If you're not from the UK I recommend you read the Wikipedia page on Section 28 so that you never ask anybody about it to their face:
Especially look at the full size of this gorgeous image, taken when I was twelve:
A drag queen in front of a bus operated by the Stagecoach company in Albert Square, Manchester, UK, during a Stonewall rally in the square for repeal of Section 28 of the Local Government Act 1988. In protest at Stagecoach's owner Brian Souter's high profile support of the legislation, activists have stopped the bus and daubed "28" on its windscreen in huge red characters, which they subsequently washed off in order to avoid arrest for criminal damage.
—15 July 2000, by Schmeditator via Wikimedia Commons
I'm grateful to anyone in the UK who is willing to publish about trans rights and specifically to Sasha Baker and their op ed in Dazed (a lot of your faves once wrote for Dazed btw, try some digging):
The Cass Review – a report looking at children’s gender-related care in the NHS, which was published yesterday – has been welcomed warmly by the anti-trans press, the Tories, and Labour’s shadow health secretary, Wes Streeting.

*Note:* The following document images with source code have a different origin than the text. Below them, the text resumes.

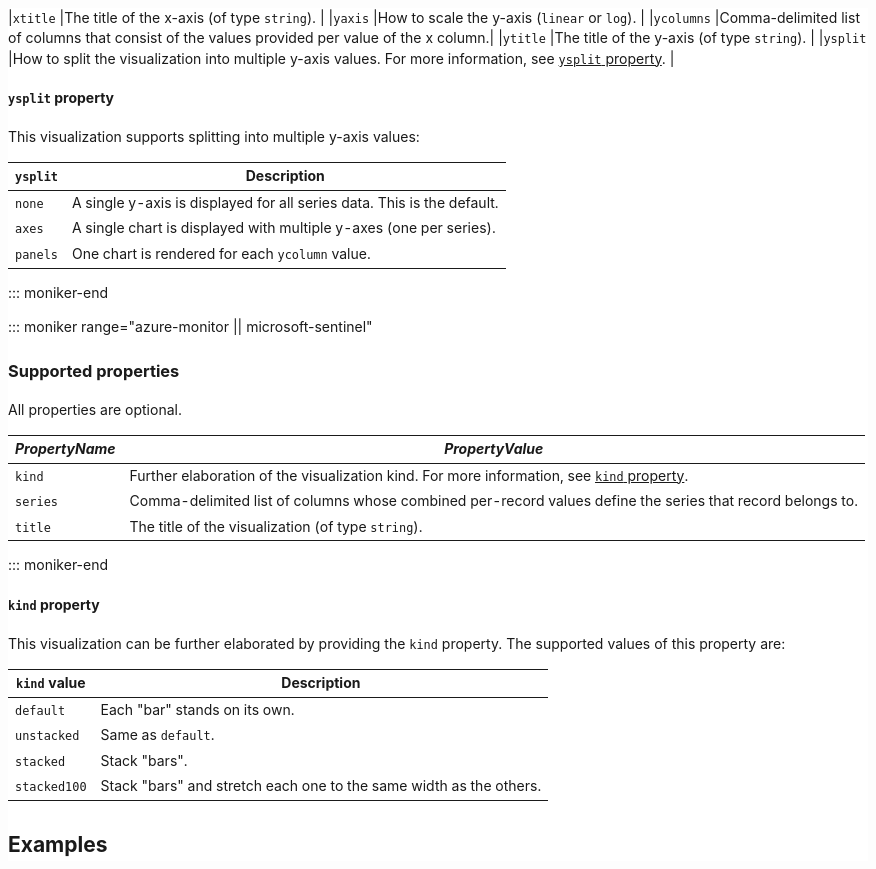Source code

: |`xtitle`      |The title of the x-axis (of type `string`).                                       |
|`yaxis`       |How to scale the y-axis (`linear` or `log`).                                      |
|`ycolumns`    |Comma-delimited list of columns that consist of the values provided per value of the x column.|
|`ytitle`      |The title of the y-axis (of type `string`).                                       |
|`ysplit`      |How to split the visualization into multiple y-axis values. For more information, see [`ysplit` property](#ysplit-property).                             |

#### `ysplit` property

This visualization supports splitting into multiple y-axis values:

|`ysplit`  |Description                                                       |
|----------|------------------------------------------------------------------|
|`none`    |A single y-axis is displayed for all series data. This is the default.      |
|`axes`    |A single chart is displayed with multiple y-axes (one per series).|
|`panels`  |One chart is rendered for each `ycolumn` value.|

::: moniker-end

::: moniker range="azure-monitor || microsoft-sentinel"

### Supported properties

All properties are optional.

|*PropertyName*|*PropertyValue*                                                                   |
|--------------|----------------------------------------------------------------------------------|
|`kind`        |Further elaboration of the visualization kind. For more information, see [`kind` property](#kind-property).                        |
|`series`      |Comma-delimited list of columns whose combined per-record values define the series that record belongs to.|
|`title`       |The title of the visualization (of type `string`).                                |

::: moniker-end

#### `kind` property

This visualization can be further elaborated by providing the `kind` property.
The supported values of this property are:

| `kind` value | Description                                                        |
|--------------|--------------------------------------------------------------------|
| `default`    | Each "bar" stands on its own.                                      |
| `unstacked`  | Same as `default`.                                                 |
| `stacked`    | Stack "bars".                                                      |
| `stacked100` | Stack "bars" and stretch each one to the same width as the others. |

## Examples
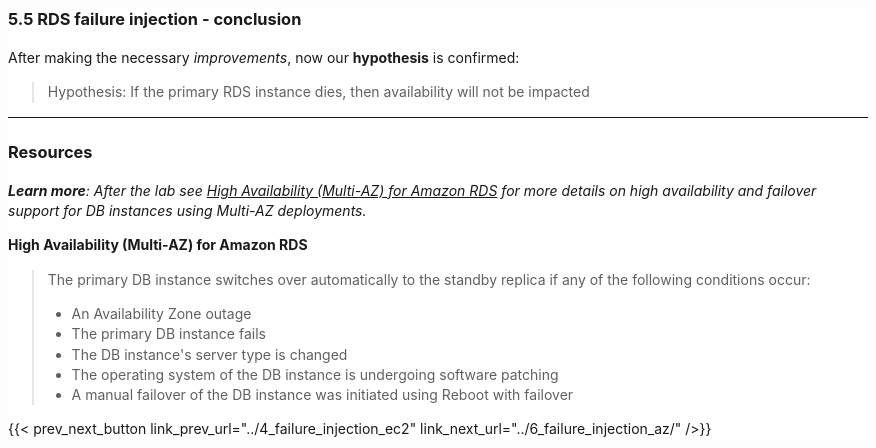 ### 5.5 RDS failure injection - conclusion

After making the necessary _improvements_, now our **hypothesis** is confirmed:
> Hypothesis: If the primary RDS instance dies, then availability will not be impacted

---

### Resources

*__Learn more__: After the lab see [High Availability (Multi-AZ) for Amazon RDS](https://docs.aws.amazon.com/AmazonRDS/latest/UserGuide/Concepts.MultiAZ.html) for more details on high availability and failover support for DB instances using Multi-AZ deployments.*

**High Availability (Multi-AZ) for Amazon RDS**
> The primary DB instance switches over automatically to the standby replica if any of the following conditions occur:
> * An Availability Zone outage
> * The primary DB instance fails
> * The DB instance's server type is changed
> * The operating system of the DB instance is undergoing software patching
> * A manual failover of the DB instance was initiated using Reboot with failover

{{< prev_next_button link_prev_url="../4_failure_injection_ec2" link_next_url="../6_failure_injection_az/" />}}
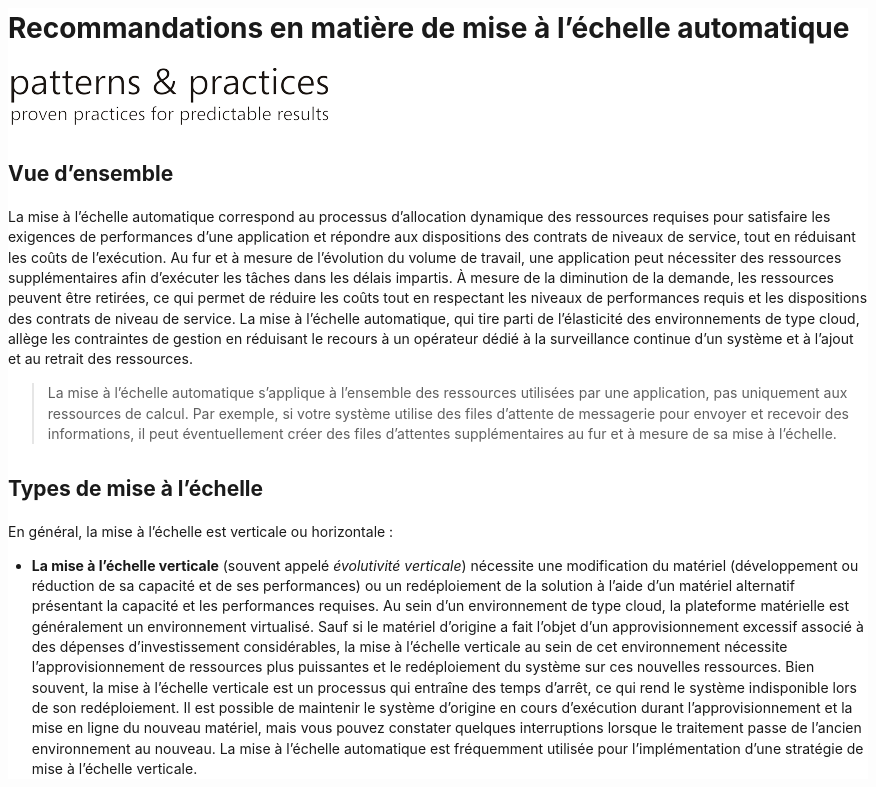 <properties
   pageTitle="Recommandations en matière de mise à l’échelle automatique | Microsoft Azure"
   description="Recommandations sur le processus de mise à l’échelle automatique nécessaire pour l’allocation dynamique des ressources requises par une application."
   services=""
   documentationCenter="na"
   authors="dragon119"
   manager="masimms"
   editor=""
   tags=""/>

<tags
   ms.service="best-practice"
   ms.devlang="na"
   ms.topic="article"
   ms.tgt_pltfrm="na"
   ms.workload="na"
   ms.date="04/28/2015"
   ms.author="masashin"/>

# Recommandations en matière de mise à l’échelle automatique

![](media/best-practices-auto-scaling/pnp-logo.png)

## Vue d’ensemble
La mise à l’échelle automatique correspond au processus d’allocation dynamique des ressources requises pour satisfaire les exigences de performances d’une application et répondre aux dispositions des contrats de niveaux de service, tout en réduisant les coûts de l’exécution. Au fur et à mesure de l’évolution du volume de travail, une application peut nécessiter des ressources supplémentaires afin d’exécuter les tâches dans les délais impartis. À mesure de la diminution de la demande, les ressources peuvent être retirées, ce qui permet de réduire les coûts tout en respectant les niveaux de performances requis et les dispositions des contrats de niveau de service. La mise à l’échelle automatique, qui tire parti de l’élasticité des environnements de type cloud, allège les contraintes de gestion en réduisant le recours à un opérateur dédié à la surveillance continue d’un système et à l’ajout et au retrait des ressources.
> La mise à l’échelle automatique s’applique à l’ensemble des ressources utilisées par une application, pas uniquement aux ressources de calcul. Par exemple, si votre système utilise des files d’attente de messagerie pour envoyer et recevoir des informations, il peut éventuellement créer des files d’attentes supplémentaires au fur et à mesure de sa mise à l’échelle.

## Types de mise à l’échelle
En général, la mise à l’échelle est verticale ou horizontale :

- **La mise à l’échelle verticale** (souvent appelé _évolutivité verticale_) nécessite une modification du matériel (développement ou réduction de sa capacité et de ses performances) ou un redéploiement de la solution à l’aide d’un matériel alternatif présentant la capacité et les performances requises. Au sein d’un environnement de type cloud, la plateforme matérielle est généralement un environnement virtualisé. Sauf si le matériel d’origine a fait l’objet d’un approvisionnement excessif associé à des dépenses d’investissement considérables, la mise à l’échelle verticale au sein de cet environnement nécessite l’approvisionnement de ressources plus puissantes et le redéploiement du système sur ces nouvelles ressources. Bien souvent, la mise à l’échelle verticale est un processus qui entraîne des temps d’arrêt, ce qui rend le système indisponible lors de son redéploiement. Il est possible de maintenir le système d’origine en cours d’exécution durant l’approvisionnement et la mise en ligne du nouveau matériel, mais vous pouvez constater quelques interruptions lorsque le traitement passe de l’ancien environnement au nouveau. La mise à l’échelle automatique est fréquemment utilisée pour l’implémentation d’une stratégie de mise à l’échelle verticale.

But for trans young people, it represents the latest in a long string of attacks on their autonomy, and their right to make decisions about their own lives.
The review recommends that the NHS adopts a wide-ranging system of assessment and mental health treatment, with no provision of puberty blockers without enrollment in a clinical trial, and extremely limited access to cross-sex hormones before the age of 18. One of the reasons for the Gender Identity Development Services’ (GIDS) years-long waiting lists – which have made gender-affirming care already out-of-reach for the vast majority of young trans people – was the requirement for two clinicians to attend every appointment. The Cass Review proposes an even more resource-intensive approach, that may exacerbate the existing bottleneck of referrals, if it doesn’t drive trans young people away from the NHS altogether.
The therapy-based approach encourages patients to consider alternative reasons for their gender-related distress, often eating disorders, neurodivergence, or social acceptance (as if being trans makes you popular at school) – all of which must be carefully worked through before medical transition can be considered.
The model offers all the harm of conversion therapy, with the convenient excuse that transition may be considered if all other avenues have been exhausted.